3. Addressing deforestation and mitigating climate change: Preventing forest degradation, prohibiting forest conversion, establishing supply chain transparency, and strengthening consumer trust. We want to integrate forest products into the green economy.

Paul TRIANOSKY (download presentation) presented SFI, the north American (US and Canada) face of PEFC. Products that are SFI certified are sold in more than 120 countries. About 70% of forests are certified by PEFC endorsed standards such as SFI and CSA. They have certified procurement standards when they source products from non-certified forests and forest products.

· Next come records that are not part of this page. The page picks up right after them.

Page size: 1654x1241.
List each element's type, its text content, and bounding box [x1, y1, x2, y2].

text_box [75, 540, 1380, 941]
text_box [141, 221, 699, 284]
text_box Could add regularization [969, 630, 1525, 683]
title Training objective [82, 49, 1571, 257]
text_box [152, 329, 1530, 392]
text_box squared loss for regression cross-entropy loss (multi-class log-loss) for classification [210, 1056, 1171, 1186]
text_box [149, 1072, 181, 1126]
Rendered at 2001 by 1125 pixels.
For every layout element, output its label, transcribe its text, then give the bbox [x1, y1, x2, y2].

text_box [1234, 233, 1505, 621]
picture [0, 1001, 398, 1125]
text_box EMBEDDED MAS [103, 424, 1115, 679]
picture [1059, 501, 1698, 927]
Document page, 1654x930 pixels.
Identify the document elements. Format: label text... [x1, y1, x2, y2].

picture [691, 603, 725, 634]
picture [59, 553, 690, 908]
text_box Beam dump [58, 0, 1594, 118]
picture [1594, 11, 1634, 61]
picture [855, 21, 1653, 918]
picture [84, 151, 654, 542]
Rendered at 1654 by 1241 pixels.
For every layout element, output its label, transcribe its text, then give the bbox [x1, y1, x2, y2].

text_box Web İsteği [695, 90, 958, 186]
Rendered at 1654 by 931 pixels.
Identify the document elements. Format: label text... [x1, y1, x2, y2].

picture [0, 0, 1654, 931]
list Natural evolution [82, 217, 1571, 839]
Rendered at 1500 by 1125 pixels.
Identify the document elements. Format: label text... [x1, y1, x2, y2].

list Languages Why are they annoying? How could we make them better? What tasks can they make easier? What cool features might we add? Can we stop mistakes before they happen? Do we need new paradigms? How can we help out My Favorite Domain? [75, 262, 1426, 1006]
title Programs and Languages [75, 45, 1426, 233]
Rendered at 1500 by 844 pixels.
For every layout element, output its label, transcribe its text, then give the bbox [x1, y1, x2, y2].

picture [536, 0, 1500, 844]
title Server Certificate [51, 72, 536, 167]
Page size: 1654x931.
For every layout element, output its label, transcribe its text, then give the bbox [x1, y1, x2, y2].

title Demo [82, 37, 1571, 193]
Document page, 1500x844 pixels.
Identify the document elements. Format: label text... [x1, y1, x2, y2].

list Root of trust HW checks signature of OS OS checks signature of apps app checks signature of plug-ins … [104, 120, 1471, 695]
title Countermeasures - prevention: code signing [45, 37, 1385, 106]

Sandra CABRERA (download presentation) started by presenting ITC mission, which is to enable small and medium enterprises to access markets. One of the focus areas is promoting and mainstreaming green trade. How do they do this? 6 components:
1. T4SD Global Database: establishes a common language to reference standards initiatives.
2. Standards Map: accessible for companies, standards organizations, decision makers. You can do a self-assessment.
3. Sustainability marketplace: allows user to connect with buyers. Gives power to enterprises.
4. Sustainabilityxchange: knowledge sharing platform with resources on sustainability. Directory of experts. Section of news and events. Organizations can create profiles there.
5. Capacity building and research: going to the field and training people to use these tools and information. It is very technical so it is our mandate to help any possible confusion.
6. Special projects: we need to respond to specific needs of our stakeholders. Could be demand or supply side.

Certification delivers assurances that forest is under sustainable management – what benefits you drive from that is completely up to the owner of the forest.